═══ Gegeven tekst

Verweerster en de andere aangeklaagde verloskundigen waren in de periode waar het hier om gaat allen werkzaam in de verloskundigenpraktijk ‘D.’ te B.. Vijf verloskun-digen, waaronder verweerster, werkten daar vast en twee verloskundigen waren destijds waarneemster. Men werkt afwisselend en een patiënt heeft niet één vaste verloskundige. Allen maken in één dossier hun (korte) aantekeningen op de zogenaamde ‘Rodebandkaart’ en uitgebreidere notities op een bladzijde genaamd ‘zwangerschap consult-notities’. Ook een gedeelte van de intake is op een aparte bladzijde genoteerd.

══════
═══ Opgeslagen gegevens

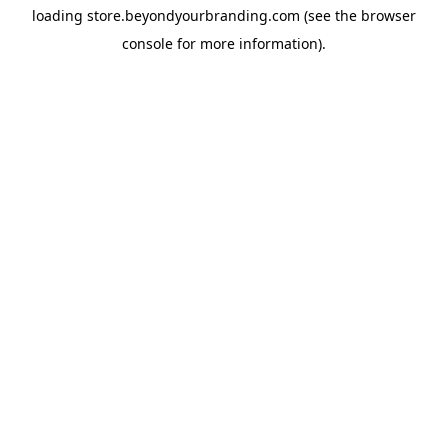
loading
store.beyondyourbranding.com
(see the
browser
console
for more information).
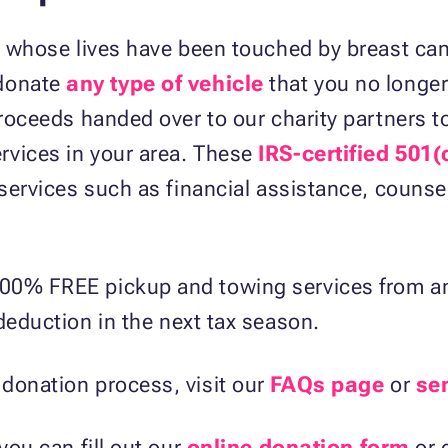
se whose lives have been touched by breast ca
donate
any type of vehicle
that you no longer
proceeds handed over to our charity partners to
rvices in your area. These
IRS-certified 501(
 services such as financial assistance, counse
00% FREE pickup and towing services from any
eduction in the next tax season.
donation process, visit our
FAQs page
or
se
you can fill out our
online donation form
or 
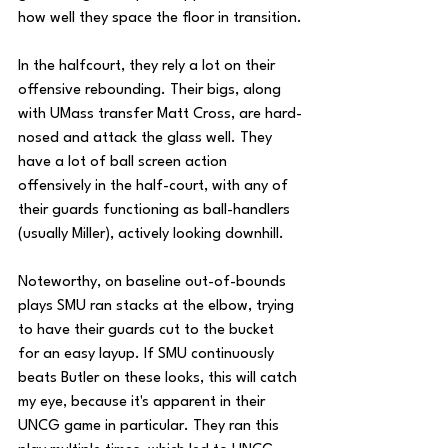
how well they space the floor in transition.
In the halfcourt, they rely a lot on their 
offensive rebounding. Their bigs, along 
with UMass transfer Matt Cross, are hard-
nosed and attack the glass well. They 
have a lot of ball screen action 
offensively in the half-court, with any of 
their guards functioning as ball-handlers 
(usually Miller), actively looking downhill.
Noteworthy, on baseline out-of-bounds 
plays SMU ran stacks at the elbow, trying 
to have their guards cut to the bucket 
for an easy layup. If SMU continuously 
beats Butler on these looks, this will catch 
my eye, because it's apparent in their 
UNCG game in particular. They ran this 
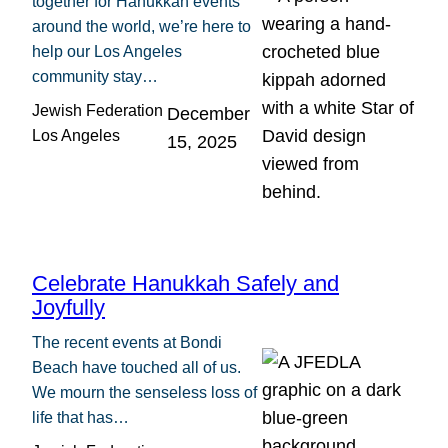
together for Hanukkah events
around the world, we’re here to
help our Los Angeles
community stay…
Jewish Federation
December
Los Angeles
15, 2025
Celebrate Hanukkah Safely and
Joyfully
The recent events at Bondi
Beach have touched all of us.
We mourn the senseless loss of
life that has…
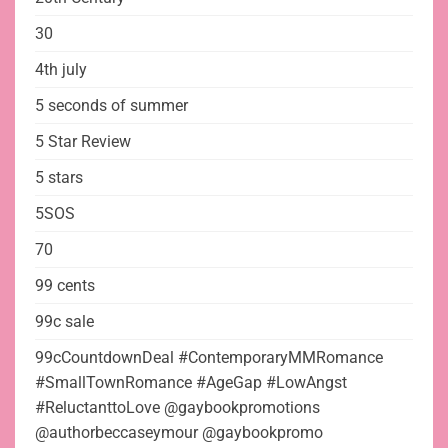
30
4th july
5 seconds of summer
5 Star Review
5 stars
5SOS
70
99 cents
99c sale
99cCountdownDeal #ContemporaryMMRomance
#SmallTownRomance #AgeGap #LowAngst
#ReluctanttoLove @gaybookpromotions
@authorbeccaseymour @gaybookpromo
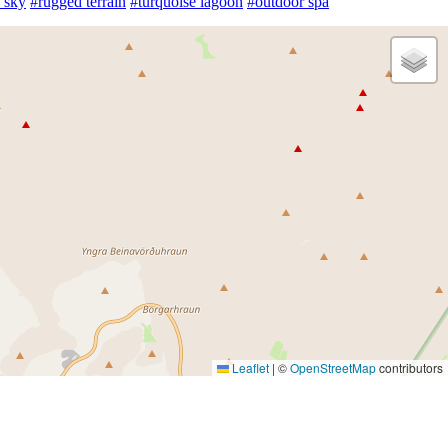
 sky
#rugged terrain
#turquoise lagoon
#outdoor spa
Leaflet
|
©
OpenStreetMap
contributors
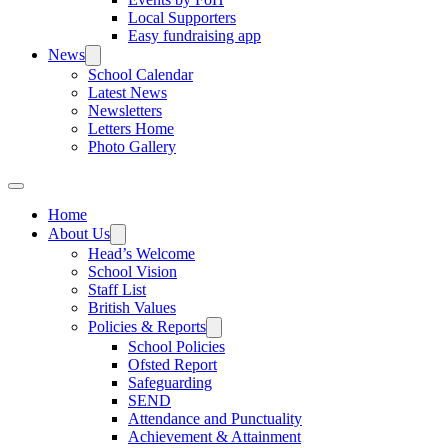
Local Supporters
Easy fundraising app
News
School Calendar
Latest News
Newsletters
Letters Home
Photo Gallery
Home
About Us
Head’s Welcome
School Vision
Staff List
British Values
Policies & Reports
School Policies
Ofsted Report
Safeguarding
SEND
Attendance and Punctuality
Achievement & Attainment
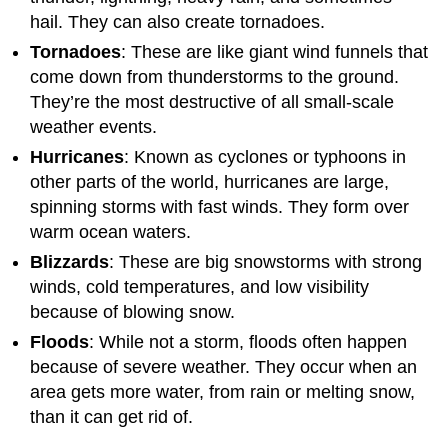
hail. They can also create tornadoes.
Tornadoes
: These are like giant wind funnels that
come down from thunderstorms to the ground.
They’re the most destructive of all small-scale
weather events.
Hurricanes
: Known as cyclones or typhoons in
other parts of the world, hurricanes are large,
spinning storms with fast winds. They form over
warm ocean waters.
Blizzards
: These are big snowstorms with strong
winds, cold temperatures, and low visibility
because of blowing snow.
Floods
: While not a storm, floods often happen
because of severe weather. They occur when an
area gets more water, from rain or melting snow,
than it can get rid of.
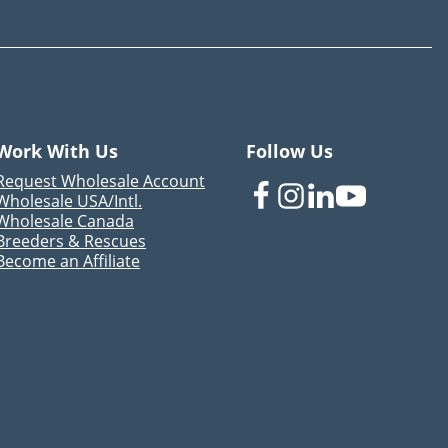
Work With Us
Follow Us
Request Wholesale Account
Wholesale USA/Intl.
Wholesale Canada
Breeders & Rescues
Become an Affiliate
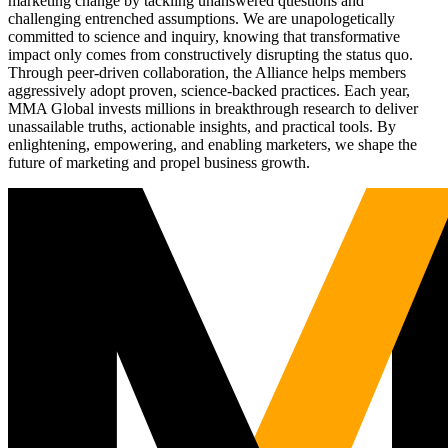
marketing change by tackling unanswered questions and
challenging entrenched assumptions. We are unapologetically
committed to science and inquiry, knowing that transformative
impact only comes from constructively disrupting the status quo.
Through peer-driven collaboration, the Alliance helps members
aggressively adopt proven, science-backed practices. Each year,
MMA Global invests millions in breakthrough research to deliver
unassailable truths, actionable insights, and practical tools. By
enlightening, empowering, and enabling marketers, we shape the
future of marketing and propel business growth.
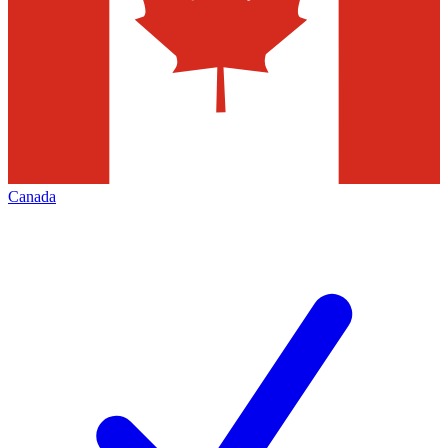
Canada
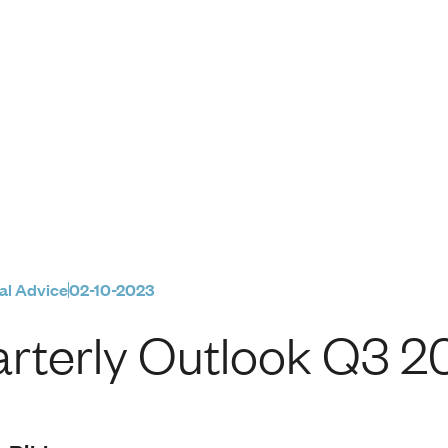
Q3 2023
al Advice
02-10-2023
rterly Outlook Q3 2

══════

Hoeveel verloskundigen werkten volgens de gegeven tekst vast in de praktijk?

Vijf, onder wie verweerster.